Beamery will be using Cronofy to manage its Meeting Scheduler features. This article contains an overview of how that integration is setup and managed. 

API Architecture

Beamery uses Cronofy as a service to enable users to manage their connections to end-user calendars. This integration supports the synchronization of user calendars from various calendar providers, including Gmail, Outlook, and Exchange.

End User Authentication

To allow Beamery to access a user’s calendar via Cronofy, the user must first authorize the connection through an OAuth2 flow managed by Cronofy. The user will authenticate with their chosen calendar service (e.g., Google, Microsoft). At no point does Beamery handle the user’s credentials directly—only the OAuth2 tokens provided by Cronofy are passed to Beamery for further use in managing calendar interactions.

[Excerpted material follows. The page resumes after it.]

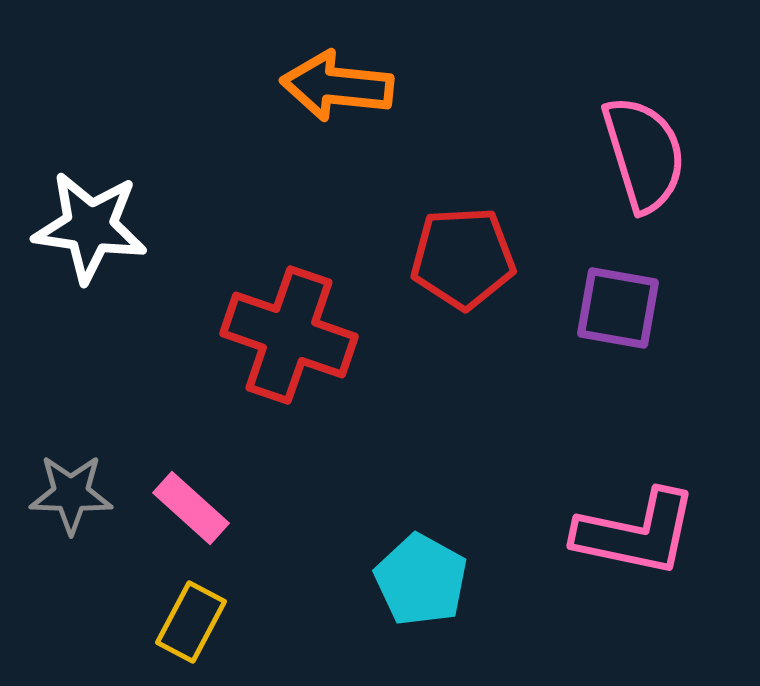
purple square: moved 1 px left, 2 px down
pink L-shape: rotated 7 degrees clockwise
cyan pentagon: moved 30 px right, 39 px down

Permissions and Data Privacy

Data privacy and security are fundamental in Beamery’s integration with Cronofy. We adhere to the principle of least privilege, ensuring that only the necessary permissions are granted to perform specific actions. Understanding the way permissions are managed and how user data is handled is crucial when interacting with the Cronofy API.

Event Types: Partner Events vs External Events

Cronofy distinguishes between two types of events to offer more granular control over permissions:

• Partner Events: These are events created or managed by Beamery on behalf of the user. For example, when a user schedules a meeting through Beamery, this event will be created in the user’s connected calendar and is categorised as a Partner Event.
• External Events: These events are created directly by the user within their own calendar. This could include personal meetings, reminders, or any event manually added to the calendar by the user.

By treating Partner and External Events separately, Cronofy allows Beamery to request only the permissions needed to facilitate the user’s experience. This ensures that Beamery accesses only the calendar data required to operate, without unnecessarily exposing or modifying private events.

For more detailed information on permissions, you can refer to the Cronofy documentation on permissions.

Which Graph Scopes does Cronofy Use?

When integrating with Microsoft services (Exchange, Office 365), Cronofy relies on Microsoft’s Graph API to access users’ data, including calendar events.

The following scopes are requested by Cronofy when users connect their calendars:

• User.Read: Grants access to basic profile information, such as the user’s name and email address. This is necessary for Cronofy to act on behalf of the user.
• Calendars.ReadWrite: Grants Cronofy the ability to create, read, update, and delete events within the user’s calendar.

These permissions allow Beamery to provide full calendar synchronization and meeting scheduling features while ensuring that access is limited to only the relevant data.

'Need admin approval' During Calendar Authorization

When Office 365 users attempt to connect their calendar through Beamery, they may encounter a “Need admin approval” message. This occurs when the user's IT administrator has enabled the “User Consent Setting” in Microsoft 365, blocking non-Microsoft applications from accessing users’ data.

Why This Happens

Cronofy requires an app to be installed on the Office 365 tenant to function correctly. This app facilitates the integration between Cronofy and Microsoft 365 services, but when “User Consent” is restricted, end-users will see a prompt to get admin approval for the Cronofy app.

What To Do Next

If this happens, please raise a Beamery support ticket. We will provide the necessary link for your admin to approve the Cronofy application. Until the application is installed by the administrator, the Meeting Scheduler feature will not work for Office 365 users.

Once the application has been installed, admins can further restrict access to specific features as needed, ensuring that only the necessary permissions are granted.